Upon the historic election of Barack Obama as the nation’s first black president, Quincy said he planned to “beg” the new president to create a new Cabinet position—“Secretary of Arts.”
At the heart of this grass-roots effort is Quincy’s deeply rooted belief in the importance of the arts on both an emotional and educational plane, providing greater cultural awareness, and the positive and unifying impact of the arts on communities across our nation and throughout the world.
His call has also garnered an outpouring of support from those who recognize him for his pioneering spirit, his compassion for others, and his commitment to making the world a better place. In fact at last count, a petition in support of that new cabinet position had garnered nearly a half-a-million signatures.

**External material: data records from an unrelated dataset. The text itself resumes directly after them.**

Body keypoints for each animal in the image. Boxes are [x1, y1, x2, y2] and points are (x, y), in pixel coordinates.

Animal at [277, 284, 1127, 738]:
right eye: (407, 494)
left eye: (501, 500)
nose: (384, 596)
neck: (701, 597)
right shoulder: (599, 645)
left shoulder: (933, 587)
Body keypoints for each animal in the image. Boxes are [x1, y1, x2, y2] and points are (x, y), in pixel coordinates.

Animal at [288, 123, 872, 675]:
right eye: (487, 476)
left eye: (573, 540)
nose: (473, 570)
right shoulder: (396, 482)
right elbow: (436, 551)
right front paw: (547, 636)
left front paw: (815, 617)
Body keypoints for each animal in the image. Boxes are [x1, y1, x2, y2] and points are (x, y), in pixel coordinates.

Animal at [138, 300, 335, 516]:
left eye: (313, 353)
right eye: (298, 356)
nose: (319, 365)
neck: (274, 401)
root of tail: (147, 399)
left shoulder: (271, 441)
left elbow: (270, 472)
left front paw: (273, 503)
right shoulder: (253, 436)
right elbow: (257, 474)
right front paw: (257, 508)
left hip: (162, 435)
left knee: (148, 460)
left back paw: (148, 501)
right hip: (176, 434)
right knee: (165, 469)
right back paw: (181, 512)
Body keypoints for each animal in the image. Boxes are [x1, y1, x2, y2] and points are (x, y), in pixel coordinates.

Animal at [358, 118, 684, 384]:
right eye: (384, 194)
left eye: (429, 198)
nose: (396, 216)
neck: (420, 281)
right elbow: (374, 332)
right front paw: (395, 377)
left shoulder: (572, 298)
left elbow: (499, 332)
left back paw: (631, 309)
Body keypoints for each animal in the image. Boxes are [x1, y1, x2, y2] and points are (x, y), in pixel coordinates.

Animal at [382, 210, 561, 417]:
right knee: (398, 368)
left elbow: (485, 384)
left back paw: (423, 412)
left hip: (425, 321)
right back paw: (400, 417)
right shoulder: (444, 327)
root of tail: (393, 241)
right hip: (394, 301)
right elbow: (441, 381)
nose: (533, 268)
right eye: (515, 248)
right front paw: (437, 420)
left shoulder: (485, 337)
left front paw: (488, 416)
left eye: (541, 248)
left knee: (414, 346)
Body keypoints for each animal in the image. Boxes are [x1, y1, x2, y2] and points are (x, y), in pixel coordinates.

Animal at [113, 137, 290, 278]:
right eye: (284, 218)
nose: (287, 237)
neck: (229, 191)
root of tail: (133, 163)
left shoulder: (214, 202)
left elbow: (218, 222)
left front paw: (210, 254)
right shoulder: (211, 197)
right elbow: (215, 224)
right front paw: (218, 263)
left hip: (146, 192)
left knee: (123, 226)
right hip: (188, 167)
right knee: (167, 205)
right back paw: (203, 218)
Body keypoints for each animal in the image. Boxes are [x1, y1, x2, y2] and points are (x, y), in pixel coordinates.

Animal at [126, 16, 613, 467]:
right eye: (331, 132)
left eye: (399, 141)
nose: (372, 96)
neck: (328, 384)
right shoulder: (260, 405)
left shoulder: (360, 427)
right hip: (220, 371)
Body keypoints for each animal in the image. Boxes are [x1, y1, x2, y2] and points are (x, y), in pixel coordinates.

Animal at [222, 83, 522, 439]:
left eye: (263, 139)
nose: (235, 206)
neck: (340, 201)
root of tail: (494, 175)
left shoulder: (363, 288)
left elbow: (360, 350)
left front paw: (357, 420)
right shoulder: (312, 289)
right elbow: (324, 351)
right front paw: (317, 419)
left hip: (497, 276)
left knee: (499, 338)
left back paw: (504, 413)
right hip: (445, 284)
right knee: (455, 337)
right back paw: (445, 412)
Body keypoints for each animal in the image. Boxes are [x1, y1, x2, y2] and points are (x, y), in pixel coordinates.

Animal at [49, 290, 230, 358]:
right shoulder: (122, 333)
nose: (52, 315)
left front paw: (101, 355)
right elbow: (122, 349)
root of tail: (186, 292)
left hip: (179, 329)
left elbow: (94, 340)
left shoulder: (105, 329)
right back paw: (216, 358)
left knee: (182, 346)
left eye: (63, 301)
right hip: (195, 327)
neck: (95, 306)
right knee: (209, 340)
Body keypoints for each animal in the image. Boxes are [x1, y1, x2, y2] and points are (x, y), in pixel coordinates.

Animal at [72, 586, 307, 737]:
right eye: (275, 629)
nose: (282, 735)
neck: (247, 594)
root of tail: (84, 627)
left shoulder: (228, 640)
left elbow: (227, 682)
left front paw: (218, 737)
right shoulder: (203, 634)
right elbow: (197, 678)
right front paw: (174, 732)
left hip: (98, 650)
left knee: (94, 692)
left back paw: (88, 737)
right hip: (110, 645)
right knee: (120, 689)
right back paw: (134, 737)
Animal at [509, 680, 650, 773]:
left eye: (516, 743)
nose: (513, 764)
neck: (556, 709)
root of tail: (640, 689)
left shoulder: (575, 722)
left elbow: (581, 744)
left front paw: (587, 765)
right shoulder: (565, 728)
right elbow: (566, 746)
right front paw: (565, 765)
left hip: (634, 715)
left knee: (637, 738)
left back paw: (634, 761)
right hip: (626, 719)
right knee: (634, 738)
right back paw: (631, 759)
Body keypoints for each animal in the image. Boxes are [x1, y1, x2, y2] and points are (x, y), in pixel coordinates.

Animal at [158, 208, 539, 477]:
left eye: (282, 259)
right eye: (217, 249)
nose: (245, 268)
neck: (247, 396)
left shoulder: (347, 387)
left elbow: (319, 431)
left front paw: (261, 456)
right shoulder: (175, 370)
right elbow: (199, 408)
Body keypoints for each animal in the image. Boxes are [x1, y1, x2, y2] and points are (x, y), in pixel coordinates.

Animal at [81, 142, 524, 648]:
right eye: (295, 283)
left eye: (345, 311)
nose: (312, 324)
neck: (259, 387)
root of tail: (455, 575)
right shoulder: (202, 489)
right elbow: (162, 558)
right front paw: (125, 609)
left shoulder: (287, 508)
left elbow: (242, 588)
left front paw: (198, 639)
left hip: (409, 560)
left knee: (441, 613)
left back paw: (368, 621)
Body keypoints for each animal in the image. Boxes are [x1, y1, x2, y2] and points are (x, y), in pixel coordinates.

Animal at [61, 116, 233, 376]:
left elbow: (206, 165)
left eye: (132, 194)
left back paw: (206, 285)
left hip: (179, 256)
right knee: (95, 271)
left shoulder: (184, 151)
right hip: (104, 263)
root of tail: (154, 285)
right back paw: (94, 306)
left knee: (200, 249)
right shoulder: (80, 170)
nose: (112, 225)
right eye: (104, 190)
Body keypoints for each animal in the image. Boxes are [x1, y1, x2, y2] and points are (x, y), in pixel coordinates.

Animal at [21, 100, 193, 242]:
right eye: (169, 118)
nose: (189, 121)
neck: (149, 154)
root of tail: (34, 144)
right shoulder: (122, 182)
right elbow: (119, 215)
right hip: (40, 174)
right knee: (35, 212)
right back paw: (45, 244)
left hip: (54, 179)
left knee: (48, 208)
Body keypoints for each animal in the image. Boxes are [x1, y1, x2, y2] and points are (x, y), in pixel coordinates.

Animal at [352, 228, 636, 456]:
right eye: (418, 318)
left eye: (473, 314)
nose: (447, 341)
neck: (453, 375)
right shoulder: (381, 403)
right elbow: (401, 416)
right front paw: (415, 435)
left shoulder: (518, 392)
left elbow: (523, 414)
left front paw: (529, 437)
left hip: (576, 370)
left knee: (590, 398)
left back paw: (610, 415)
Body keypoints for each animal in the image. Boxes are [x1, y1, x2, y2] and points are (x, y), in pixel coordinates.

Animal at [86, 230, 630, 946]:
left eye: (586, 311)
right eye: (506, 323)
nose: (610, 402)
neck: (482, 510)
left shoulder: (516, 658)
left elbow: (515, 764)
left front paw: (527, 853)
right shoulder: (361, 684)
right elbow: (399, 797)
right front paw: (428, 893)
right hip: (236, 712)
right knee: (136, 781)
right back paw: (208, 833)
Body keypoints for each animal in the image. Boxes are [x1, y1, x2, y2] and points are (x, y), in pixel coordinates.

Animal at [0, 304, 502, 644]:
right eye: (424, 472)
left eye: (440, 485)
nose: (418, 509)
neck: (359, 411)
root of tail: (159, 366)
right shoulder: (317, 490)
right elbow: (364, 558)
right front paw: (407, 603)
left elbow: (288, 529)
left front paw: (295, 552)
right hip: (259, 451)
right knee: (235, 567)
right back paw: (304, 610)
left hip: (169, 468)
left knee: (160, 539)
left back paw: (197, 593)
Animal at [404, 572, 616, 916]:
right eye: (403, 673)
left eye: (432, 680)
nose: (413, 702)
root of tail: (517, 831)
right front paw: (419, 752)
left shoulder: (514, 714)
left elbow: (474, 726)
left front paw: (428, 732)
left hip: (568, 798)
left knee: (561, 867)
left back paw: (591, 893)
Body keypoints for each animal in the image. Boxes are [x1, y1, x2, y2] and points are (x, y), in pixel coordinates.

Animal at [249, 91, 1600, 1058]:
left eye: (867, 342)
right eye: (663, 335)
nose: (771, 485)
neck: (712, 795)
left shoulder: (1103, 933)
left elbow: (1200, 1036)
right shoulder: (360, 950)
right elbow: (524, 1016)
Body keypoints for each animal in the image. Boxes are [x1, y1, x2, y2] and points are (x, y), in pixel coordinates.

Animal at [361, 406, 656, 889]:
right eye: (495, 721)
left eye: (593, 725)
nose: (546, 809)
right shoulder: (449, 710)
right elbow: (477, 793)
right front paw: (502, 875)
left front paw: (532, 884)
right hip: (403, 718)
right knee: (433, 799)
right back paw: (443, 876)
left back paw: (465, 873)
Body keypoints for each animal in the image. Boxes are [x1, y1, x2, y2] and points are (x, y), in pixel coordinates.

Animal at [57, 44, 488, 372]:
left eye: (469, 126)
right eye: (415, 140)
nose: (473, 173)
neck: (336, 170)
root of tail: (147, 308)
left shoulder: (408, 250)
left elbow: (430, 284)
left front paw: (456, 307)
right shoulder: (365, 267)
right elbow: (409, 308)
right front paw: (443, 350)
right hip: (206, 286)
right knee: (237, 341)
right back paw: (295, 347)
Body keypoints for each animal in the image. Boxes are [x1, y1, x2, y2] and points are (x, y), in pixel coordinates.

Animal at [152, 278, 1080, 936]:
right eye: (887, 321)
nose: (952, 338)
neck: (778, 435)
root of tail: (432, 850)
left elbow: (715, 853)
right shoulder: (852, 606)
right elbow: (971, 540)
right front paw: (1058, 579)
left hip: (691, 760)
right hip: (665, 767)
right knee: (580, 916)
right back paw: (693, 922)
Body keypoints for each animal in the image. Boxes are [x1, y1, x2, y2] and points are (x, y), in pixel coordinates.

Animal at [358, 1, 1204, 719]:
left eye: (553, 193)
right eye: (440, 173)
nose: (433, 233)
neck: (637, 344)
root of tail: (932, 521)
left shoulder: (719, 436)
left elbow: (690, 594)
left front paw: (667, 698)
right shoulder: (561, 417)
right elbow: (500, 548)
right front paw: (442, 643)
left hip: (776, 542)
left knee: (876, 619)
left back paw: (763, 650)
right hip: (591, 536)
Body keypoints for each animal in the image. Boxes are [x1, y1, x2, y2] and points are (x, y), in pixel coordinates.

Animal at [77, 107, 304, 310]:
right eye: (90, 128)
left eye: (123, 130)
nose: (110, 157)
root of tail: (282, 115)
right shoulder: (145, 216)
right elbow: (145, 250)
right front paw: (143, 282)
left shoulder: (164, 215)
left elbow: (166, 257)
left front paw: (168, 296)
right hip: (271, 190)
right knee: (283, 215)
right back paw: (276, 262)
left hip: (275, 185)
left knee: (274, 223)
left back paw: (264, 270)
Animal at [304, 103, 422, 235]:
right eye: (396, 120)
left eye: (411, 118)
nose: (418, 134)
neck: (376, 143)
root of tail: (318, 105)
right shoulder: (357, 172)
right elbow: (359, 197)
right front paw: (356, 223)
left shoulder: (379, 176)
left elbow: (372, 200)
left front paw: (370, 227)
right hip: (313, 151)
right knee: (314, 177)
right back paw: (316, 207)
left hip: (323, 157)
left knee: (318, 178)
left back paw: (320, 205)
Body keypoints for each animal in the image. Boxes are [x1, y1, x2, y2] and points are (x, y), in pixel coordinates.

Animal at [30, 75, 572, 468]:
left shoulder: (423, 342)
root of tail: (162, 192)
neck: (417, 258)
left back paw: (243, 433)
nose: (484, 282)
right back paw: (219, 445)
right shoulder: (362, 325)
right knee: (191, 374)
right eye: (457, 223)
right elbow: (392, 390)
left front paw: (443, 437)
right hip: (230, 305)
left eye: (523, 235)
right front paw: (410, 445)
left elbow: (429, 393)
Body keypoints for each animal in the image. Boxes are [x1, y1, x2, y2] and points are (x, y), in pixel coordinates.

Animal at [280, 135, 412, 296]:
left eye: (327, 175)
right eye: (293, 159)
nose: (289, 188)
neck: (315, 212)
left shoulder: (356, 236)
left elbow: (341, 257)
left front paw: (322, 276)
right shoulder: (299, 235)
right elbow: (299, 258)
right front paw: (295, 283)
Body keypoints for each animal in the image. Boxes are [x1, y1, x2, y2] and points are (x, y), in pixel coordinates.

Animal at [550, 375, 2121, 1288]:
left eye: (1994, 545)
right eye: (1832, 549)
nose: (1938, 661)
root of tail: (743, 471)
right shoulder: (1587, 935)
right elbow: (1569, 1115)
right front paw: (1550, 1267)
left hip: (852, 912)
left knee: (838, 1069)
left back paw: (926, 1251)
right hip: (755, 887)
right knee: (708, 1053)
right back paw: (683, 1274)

In nominating him for an honorary degree, Jones’ colleagues described him as “a man with a deep personal faith in brother and sisterhood,” “a good, kind-hearted person,” “one of the greatest humanitarians that I have had the pleasure of knowing,” and “a great artist and a great human being.”
Ladies and gentlemen, it is my honor and privilege to present to you the legendary Quincy Jones Jr.
Closing the Evening
Thank you all for coming this evening, and I look forward to seeing you at tomorrow’s commencement ceremony.